- **Task requirements**
Please repeat only the stretch of records running from the first line through the line that contains "text_box [532, 506, 1343, 595]".

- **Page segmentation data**
····················

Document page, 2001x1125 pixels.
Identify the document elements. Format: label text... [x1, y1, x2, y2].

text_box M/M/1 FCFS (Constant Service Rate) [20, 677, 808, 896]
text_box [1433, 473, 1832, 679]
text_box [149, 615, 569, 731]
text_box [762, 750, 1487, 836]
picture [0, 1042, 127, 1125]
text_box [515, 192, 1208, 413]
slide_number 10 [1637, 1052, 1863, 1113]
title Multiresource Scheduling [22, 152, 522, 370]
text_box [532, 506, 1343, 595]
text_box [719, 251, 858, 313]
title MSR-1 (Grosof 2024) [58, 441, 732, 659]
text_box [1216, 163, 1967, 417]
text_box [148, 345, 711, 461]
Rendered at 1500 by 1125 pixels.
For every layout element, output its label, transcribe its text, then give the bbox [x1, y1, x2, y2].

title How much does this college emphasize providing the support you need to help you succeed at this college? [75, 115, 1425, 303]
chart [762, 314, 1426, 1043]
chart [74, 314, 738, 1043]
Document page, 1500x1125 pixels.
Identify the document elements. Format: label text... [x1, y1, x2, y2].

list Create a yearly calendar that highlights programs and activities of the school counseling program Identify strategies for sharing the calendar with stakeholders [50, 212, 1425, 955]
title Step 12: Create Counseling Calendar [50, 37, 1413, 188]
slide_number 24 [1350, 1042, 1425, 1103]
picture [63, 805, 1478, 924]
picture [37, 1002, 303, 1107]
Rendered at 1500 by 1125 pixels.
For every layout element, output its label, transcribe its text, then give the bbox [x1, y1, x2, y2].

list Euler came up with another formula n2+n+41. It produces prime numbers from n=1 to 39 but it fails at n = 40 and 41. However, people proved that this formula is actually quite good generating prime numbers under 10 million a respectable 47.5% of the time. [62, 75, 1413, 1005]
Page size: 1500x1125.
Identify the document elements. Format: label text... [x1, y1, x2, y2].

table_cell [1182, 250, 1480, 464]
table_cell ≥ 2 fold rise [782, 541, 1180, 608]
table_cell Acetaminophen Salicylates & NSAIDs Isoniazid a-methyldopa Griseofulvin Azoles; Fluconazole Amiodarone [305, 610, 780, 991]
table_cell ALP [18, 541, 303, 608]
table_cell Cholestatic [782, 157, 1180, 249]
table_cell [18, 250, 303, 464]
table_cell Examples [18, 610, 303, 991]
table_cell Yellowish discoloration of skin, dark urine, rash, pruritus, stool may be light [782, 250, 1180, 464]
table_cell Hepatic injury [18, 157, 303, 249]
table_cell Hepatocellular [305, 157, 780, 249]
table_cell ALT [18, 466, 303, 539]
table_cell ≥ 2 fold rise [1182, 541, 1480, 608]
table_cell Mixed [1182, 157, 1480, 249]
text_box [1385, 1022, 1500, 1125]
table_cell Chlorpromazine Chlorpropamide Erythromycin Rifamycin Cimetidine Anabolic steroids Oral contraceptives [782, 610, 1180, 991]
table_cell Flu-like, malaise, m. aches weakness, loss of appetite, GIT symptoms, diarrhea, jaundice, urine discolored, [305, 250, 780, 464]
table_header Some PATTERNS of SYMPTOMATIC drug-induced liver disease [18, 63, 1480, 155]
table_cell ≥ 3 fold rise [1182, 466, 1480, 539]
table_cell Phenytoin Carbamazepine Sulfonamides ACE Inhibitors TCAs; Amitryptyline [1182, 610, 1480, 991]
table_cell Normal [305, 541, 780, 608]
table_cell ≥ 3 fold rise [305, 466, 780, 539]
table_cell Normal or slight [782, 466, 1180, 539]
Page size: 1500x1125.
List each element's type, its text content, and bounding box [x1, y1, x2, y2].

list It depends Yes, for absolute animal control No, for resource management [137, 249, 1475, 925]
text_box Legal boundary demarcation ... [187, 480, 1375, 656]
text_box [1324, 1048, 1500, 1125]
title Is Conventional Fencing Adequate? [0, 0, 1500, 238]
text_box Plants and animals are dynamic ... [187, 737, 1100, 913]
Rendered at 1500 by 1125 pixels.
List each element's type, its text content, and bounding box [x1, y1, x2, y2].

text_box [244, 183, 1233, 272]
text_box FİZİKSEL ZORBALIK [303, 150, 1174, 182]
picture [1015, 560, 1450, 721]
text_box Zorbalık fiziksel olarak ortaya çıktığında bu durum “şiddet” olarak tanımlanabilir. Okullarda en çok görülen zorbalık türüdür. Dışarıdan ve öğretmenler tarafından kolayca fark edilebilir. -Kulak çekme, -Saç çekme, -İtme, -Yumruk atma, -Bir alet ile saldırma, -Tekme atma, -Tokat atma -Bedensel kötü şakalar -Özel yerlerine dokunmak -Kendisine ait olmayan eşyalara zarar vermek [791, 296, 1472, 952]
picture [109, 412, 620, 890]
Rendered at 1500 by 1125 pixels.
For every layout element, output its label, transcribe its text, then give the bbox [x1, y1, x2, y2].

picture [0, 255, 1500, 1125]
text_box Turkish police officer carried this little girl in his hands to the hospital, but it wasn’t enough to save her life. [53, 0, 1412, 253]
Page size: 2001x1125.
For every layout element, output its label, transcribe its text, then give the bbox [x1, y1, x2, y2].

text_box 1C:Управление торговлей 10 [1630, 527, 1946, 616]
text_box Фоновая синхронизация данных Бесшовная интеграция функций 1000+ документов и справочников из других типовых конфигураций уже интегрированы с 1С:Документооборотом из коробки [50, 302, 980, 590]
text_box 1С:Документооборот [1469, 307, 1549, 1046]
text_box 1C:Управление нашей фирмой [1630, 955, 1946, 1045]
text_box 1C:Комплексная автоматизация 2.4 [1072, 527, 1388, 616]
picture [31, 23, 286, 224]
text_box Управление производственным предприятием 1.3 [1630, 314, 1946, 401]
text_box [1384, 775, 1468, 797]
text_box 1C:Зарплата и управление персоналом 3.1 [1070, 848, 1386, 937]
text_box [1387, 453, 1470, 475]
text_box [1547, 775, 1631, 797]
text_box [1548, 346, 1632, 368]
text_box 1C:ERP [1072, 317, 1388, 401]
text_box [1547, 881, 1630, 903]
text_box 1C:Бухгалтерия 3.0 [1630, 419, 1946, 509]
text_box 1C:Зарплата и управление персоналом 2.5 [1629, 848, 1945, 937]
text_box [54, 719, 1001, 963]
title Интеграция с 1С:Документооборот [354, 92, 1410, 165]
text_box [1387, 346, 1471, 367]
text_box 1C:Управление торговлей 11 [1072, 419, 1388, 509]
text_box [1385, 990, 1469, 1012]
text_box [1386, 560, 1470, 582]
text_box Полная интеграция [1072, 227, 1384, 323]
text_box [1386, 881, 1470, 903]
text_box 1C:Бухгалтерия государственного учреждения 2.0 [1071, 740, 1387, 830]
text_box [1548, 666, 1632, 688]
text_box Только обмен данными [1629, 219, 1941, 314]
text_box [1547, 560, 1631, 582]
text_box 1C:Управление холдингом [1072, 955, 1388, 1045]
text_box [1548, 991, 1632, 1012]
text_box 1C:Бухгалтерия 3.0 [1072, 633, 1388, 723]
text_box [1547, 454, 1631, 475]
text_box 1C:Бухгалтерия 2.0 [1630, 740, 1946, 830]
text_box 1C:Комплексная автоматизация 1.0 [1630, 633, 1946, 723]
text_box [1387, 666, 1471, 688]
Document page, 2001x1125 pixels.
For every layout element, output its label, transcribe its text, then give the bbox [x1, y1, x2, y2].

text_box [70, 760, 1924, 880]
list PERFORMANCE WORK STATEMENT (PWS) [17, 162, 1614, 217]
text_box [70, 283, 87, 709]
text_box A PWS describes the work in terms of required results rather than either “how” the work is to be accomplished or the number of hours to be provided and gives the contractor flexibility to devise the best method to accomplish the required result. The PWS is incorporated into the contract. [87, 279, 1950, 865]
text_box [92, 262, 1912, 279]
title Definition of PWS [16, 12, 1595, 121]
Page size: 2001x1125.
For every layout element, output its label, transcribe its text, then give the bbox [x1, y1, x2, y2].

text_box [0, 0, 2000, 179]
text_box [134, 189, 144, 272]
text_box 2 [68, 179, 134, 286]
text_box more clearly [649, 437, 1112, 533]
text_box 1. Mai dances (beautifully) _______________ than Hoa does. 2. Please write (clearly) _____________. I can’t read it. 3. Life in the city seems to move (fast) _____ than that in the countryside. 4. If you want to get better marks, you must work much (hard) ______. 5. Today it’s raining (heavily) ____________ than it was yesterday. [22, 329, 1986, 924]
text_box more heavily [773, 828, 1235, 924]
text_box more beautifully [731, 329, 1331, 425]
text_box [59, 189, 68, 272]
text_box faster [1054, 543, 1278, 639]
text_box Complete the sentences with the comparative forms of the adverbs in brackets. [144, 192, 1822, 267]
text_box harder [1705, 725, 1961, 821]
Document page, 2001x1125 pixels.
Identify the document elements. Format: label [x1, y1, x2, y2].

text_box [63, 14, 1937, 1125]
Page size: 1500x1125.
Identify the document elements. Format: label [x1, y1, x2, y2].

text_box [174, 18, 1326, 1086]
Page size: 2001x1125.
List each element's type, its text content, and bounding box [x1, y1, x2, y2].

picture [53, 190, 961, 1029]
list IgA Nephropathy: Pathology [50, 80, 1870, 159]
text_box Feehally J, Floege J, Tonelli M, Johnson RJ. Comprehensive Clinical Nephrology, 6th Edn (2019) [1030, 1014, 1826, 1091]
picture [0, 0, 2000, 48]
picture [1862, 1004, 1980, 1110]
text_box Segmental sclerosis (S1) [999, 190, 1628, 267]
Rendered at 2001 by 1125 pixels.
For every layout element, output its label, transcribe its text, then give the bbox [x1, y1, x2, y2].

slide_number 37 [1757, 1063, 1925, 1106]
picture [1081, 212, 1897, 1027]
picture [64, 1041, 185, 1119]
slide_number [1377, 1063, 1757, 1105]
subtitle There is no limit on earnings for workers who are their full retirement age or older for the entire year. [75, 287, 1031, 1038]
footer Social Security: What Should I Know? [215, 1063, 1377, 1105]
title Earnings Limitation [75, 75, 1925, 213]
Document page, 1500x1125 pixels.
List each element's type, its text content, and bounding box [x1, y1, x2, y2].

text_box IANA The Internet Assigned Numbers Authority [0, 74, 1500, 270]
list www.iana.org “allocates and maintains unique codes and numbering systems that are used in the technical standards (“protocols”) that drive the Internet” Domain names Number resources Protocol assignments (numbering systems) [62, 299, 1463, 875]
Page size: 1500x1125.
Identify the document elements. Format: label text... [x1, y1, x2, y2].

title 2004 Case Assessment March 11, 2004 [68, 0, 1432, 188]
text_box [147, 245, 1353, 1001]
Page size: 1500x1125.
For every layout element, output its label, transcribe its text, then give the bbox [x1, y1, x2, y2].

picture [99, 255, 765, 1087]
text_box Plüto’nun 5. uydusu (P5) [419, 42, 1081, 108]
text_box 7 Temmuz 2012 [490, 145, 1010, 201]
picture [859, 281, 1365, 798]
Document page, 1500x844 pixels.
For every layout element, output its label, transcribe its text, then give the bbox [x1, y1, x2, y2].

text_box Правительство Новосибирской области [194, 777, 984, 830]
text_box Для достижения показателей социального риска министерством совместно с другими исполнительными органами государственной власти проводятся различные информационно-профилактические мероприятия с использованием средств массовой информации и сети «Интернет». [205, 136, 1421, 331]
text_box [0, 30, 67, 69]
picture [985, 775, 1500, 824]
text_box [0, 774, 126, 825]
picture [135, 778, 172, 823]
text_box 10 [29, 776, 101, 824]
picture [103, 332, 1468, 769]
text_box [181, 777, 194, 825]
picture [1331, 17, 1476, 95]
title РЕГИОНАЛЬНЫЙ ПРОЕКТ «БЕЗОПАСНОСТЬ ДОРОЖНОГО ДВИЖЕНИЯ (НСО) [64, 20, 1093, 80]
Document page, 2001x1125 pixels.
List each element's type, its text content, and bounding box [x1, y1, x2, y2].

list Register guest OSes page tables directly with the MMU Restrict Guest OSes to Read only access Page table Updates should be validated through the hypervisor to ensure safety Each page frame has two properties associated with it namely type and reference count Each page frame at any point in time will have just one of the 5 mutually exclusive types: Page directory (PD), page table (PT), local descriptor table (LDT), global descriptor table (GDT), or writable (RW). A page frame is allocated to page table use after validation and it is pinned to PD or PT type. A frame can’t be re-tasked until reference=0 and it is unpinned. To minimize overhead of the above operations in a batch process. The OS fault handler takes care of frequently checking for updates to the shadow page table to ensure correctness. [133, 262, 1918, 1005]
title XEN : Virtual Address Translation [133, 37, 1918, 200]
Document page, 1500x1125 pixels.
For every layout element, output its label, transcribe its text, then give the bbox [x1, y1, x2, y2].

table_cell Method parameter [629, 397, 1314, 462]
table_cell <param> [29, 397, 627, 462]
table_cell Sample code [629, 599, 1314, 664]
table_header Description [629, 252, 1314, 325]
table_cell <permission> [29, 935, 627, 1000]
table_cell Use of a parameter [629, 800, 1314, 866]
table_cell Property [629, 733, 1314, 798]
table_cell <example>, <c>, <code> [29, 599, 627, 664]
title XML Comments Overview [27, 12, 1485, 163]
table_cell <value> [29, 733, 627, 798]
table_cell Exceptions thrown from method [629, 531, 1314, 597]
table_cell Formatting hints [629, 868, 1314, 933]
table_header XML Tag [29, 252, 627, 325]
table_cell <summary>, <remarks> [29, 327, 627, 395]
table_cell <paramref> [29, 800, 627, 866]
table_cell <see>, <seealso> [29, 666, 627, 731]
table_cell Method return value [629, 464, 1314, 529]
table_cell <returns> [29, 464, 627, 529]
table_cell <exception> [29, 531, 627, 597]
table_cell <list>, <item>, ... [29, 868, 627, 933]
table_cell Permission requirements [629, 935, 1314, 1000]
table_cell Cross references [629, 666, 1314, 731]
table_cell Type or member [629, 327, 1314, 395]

····················

- **Written response**
Document page, 2001x1125 pixels.
Identify the document elements. Format: label text... [x1, y1, x2, y2].

text_box M/M/1 FCFS (Constant Service Rate) [20, 677, 808, 896]
text_box [1433, 473, 1832, 679]
text_box [149, 615, 569, 731]
text_box [762, 750, 1487, 836]
picture [0, 1042, 127, 1125]
text_box [515, 192, 1208, 413]
slide_number 10 [1637, 1052, 1863, 1113]
title Multiresource Scheduling [22, 152, 522, 370]
text_box [532, 506, 1343, 595]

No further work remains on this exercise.